= David Hicks Overmyer =

American painter

David Hicks Overmyer (April 5, 1889, Topeka, Kansas – March 26, 1973) was an artist active in the 20th century in Kansas. He is most notable for his murals. His first major commission was in the Kansas State Library building, started in 1934 as part of the Works Progress Administration. The murals which depict the disciplines of K-State at the time, include panels focusing on the concepts of "1) science and industry, 2) agricultural and animal husbandry 3) the arts [and] 4) the home." The preliminary studies for the mural are currently held by the Marianna Kistler Beach Museum of Art on the Kansas State University Manhattan Campus. In 1951, the Kansas Legislature commissioned Overmyer to paint the first floor of the Kansas State Capital building with eight images depicting Kansas history.
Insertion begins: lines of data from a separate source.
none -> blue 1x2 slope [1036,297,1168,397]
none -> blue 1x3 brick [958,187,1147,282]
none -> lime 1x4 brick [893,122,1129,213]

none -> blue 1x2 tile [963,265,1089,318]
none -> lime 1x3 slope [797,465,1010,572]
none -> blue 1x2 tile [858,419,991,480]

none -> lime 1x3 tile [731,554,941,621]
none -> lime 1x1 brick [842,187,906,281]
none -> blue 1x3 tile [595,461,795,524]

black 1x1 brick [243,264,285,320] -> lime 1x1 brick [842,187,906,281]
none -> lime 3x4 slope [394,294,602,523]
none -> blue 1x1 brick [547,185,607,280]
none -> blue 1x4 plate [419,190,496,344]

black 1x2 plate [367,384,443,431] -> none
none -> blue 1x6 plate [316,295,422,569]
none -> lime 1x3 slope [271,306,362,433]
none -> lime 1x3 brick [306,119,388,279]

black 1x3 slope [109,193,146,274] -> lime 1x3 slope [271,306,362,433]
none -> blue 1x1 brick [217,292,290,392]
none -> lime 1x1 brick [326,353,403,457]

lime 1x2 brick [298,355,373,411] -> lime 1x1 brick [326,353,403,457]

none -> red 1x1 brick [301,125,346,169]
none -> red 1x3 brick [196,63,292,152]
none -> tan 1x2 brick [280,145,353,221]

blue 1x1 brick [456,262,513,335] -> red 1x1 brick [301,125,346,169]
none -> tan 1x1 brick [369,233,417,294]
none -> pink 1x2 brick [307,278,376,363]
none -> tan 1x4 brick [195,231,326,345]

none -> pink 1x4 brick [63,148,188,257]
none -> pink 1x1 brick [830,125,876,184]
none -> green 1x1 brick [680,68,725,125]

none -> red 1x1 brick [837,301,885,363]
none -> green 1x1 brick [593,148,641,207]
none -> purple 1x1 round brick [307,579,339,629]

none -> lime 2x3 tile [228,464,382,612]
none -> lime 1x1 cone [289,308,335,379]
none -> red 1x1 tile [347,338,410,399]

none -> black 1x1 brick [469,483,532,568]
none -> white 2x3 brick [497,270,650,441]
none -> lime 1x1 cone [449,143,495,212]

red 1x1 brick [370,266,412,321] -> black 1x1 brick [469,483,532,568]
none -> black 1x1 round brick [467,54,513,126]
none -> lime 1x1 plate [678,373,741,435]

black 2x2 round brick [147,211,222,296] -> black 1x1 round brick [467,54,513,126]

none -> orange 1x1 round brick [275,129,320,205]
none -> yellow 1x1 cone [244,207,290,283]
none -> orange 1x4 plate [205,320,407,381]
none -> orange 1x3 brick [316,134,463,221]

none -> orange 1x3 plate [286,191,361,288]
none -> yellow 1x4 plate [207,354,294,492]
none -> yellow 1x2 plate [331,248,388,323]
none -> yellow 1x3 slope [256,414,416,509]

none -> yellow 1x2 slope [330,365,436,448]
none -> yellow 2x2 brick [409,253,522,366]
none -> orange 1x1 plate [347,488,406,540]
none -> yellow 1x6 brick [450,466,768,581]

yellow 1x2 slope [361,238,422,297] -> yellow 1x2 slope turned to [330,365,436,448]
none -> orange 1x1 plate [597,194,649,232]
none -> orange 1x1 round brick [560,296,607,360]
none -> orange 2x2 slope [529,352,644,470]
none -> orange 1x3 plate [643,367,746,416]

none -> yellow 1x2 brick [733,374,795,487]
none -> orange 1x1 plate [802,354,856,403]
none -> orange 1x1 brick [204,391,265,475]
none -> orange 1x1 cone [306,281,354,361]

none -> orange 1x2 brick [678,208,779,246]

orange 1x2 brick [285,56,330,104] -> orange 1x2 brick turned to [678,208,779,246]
The scenes are titled The Coming of the Spaniards, Battle of Arickaree, Battle of Mine Creek, Building a Sod House, Lewis and Clark in Kansas, Westward Ho, Arrival of the Railroad, and Chisholm Trail.

Overmyer married his wife née Grace McKinley Woodward (1894-1975) on May 21, 1921.

==Exhibitions==
From February 5-May 22, 2011, the Mulvane Art Museum at Washburn University showed an exhibit of his works, profiling his role as a regional artist.